What is a literature review not?
You may or may not have read many literature reviews before, so it’s worth beginning with what a literature review is, and what it is not. This may or may not be obvious. First of all – the key words.
‘Literature’ in this context refers to scholarly publications, not literary art. And we’re talking here about a body of texts on a particular topic – a collection of publications - not a single book. The collection to be discussed by a reviewer might include books, government reports and media broadcasts where relevant, but it will mainly be made up of research articles, which are published in peer-reviewed academic journals.

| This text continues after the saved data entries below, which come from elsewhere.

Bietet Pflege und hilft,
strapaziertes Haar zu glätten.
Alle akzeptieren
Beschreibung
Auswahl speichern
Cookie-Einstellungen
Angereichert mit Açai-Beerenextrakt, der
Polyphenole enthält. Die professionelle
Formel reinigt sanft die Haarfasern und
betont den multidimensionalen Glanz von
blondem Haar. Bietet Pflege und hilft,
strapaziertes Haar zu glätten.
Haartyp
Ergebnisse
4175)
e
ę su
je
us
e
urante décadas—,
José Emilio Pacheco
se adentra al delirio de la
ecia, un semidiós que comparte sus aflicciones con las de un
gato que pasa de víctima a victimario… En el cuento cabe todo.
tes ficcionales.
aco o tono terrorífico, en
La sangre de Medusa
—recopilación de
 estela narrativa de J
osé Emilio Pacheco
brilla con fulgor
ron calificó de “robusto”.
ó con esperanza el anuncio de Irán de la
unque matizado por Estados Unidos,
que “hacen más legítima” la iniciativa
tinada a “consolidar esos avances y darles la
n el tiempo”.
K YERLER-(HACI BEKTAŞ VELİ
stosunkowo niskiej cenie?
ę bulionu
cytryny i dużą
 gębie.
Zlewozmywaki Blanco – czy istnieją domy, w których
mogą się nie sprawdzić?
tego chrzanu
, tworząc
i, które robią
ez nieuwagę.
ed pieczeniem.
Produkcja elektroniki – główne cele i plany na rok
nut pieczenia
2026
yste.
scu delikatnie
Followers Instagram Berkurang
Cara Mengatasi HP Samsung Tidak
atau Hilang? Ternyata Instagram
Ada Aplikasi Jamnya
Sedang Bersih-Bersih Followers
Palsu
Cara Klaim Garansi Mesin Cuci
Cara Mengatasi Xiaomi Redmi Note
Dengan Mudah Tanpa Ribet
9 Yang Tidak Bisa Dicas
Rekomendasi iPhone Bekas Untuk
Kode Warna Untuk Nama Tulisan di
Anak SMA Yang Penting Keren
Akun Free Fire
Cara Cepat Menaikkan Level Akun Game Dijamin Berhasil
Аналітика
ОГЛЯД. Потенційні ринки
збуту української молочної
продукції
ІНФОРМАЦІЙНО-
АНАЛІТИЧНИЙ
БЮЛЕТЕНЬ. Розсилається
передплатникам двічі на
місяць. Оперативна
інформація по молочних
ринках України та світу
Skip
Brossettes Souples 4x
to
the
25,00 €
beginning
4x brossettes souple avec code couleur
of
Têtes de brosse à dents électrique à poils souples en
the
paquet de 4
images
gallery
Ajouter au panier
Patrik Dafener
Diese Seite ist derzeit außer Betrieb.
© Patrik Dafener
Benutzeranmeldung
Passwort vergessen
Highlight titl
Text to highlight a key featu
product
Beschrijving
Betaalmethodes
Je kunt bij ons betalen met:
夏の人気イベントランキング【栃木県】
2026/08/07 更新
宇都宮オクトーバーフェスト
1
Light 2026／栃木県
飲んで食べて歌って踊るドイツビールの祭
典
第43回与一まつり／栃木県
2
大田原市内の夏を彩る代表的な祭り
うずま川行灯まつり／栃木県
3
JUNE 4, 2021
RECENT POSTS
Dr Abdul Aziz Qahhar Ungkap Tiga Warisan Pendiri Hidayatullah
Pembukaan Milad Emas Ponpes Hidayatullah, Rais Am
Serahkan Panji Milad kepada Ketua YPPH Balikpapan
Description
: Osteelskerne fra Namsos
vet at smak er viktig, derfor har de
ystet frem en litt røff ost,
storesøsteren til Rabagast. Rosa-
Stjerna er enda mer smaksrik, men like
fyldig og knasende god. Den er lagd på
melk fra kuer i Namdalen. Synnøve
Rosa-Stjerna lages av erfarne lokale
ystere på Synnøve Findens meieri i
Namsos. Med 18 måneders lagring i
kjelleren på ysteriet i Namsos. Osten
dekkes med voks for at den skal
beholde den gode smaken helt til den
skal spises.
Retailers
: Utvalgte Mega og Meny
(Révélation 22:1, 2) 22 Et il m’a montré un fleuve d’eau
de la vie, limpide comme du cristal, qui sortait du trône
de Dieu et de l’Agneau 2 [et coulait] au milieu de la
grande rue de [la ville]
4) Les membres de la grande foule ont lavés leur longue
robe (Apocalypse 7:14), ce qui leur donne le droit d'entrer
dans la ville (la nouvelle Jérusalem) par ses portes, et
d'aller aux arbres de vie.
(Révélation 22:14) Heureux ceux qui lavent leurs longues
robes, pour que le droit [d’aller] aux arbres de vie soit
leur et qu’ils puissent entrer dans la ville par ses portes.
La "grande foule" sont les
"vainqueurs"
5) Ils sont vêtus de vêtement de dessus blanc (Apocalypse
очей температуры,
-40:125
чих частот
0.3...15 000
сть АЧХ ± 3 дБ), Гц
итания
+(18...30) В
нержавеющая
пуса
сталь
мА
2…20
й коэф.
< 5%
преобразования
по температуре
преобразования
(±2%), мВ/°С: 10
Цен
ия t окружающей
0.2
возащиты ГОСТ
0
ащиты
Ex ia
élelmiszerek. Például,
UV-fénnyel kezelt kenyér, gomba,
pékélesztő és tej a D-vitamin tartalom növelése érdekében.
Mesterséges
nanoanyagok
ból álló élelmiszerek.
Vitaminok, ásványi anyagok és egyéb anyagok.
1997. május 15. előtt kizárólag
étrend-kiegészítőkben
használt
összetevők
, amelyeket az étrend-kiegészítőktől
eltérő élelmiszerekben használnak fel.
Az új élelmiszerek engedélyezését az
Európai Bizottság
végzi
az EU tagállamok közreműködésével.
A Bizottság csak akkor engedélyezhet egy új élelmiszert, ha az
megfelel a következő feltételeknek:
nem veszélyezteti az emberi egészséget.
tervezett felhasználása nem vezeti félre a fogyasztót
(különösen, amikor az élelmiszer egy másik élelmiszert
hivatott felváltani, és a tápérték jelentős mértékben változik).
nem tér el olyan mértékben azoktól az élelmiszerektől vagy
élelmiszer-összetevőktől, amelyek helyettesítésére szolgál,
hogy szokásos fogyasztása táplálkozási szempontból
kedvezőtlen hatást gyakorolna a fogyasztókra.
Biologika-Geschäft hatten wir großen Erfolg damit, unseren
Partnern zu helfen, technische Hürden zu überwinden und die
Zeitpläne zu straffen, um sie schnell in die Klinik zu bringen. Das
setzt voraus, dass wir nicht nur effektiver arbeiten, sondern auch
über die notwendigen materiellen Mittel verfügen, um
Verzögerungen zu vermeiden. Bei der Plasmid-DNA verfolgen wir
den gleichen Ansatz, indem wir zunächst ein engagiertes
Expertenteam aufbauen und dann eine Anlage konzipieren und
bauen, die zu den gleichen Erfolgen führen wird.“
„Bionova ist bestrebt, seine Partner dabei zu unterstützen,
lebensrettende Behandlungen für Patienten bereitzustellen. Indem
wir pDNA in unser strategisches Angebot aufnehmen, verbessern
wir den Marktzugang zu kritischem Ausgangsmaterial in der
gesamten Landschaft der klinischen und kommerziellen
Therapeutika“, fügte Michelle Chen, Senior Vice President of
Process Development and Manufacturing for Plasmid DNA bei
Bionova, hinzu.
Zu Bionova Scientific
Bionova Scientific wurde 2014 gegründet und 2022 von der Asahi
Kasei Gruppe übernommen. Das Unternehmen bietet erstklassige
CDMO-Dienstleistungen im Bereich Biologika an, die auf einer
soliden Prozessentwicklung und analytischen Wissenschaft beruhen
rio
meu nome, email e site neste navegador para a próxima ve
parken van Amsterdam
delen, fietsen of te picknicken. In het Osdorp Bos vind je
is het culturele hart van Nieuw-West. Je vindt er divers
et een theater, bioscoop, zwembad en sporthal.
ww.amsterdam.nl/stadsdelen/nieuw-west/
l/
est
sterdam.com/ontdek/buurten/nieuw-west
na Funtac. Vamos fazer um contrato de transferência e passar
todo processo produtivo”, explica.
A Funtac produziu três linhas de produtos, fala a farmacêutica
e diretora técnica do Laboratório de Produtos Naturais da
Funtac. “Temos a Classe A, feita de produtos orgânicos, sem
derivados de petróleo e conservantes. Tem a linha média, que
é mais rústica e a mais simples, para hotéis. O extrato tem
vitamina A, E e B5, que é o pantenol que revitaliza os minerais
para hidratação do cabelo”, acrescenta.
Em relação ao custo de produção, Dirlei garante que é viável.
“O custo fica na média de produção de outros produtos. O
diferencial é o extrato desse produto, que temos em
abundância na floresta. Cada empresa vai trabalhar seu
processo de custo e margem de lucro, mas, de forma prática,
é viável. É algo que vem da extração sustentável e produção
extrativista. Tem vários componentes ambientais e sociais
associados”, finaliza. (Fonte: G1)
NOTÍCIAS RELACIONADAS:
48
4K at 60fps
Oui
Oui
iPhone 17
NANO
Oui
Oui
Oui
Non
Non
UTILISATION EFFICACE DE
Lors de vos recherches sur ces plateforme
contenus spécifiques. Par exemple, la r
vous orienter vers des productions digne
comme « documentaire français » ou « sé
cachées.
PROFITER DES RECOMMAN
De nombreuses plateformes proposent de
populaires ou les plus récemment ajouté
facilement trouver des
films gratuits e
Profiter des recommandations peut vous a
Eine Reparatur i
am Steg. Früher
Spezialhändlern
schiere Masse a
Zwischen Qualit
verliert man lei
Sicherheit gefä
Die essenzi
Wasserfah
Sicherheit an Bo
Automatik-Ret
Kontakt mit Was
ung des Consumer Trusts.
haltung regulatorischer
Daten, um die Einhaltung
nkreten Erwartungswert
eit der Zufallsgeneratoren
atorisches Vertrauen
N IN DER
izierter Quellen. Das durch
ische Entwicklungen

‘Review’ in this context means extended written discussion of publications, not just summarising them. A scholarly review of literature might be conducted on any topic that is researched and written about - what matters is that the reviewer appraises various sources of information, and discusses them.
‘The’ literature does not mean everything published on a topic, but a selection. Carefully selecting publications worth discussing in relation to a research project is a key part of the reviewer’s task, and involves broad reading and tough choices. Defining what is in and out of the collection to be discussed is hard work, and will be done differently by each reviewer. Not only is ‘the’ literature different for everyone, the approach and scope of reviews can vary enormously. What a literature review should look like depends on the level of study, the academic discipline, and/or the publication context.
A review of literature on a technical or medical topic might be approached very differently from a review of literature on a humanities topic. An undergraduate level literature review assignment is very different in scope and purpose to a literature review chapter in a PhD thesis… which is different from the literature review phase of a published journal article… which is different from a stand-alone published review article. The size, complexity and style of a literature review can vary greatly according to the norms of particular disciplines, and the time and space allocated to the task. But while there are great differences between the various types of literature review we might consider, there are enough things in common between the various types for us to be able to talk about them all as belonging to a recognisable genre, and to give some general guidance on how to approach this kind of task.
What discipline are you reading in?
Have you noticed any patterns in the way researchers review their literature in your field?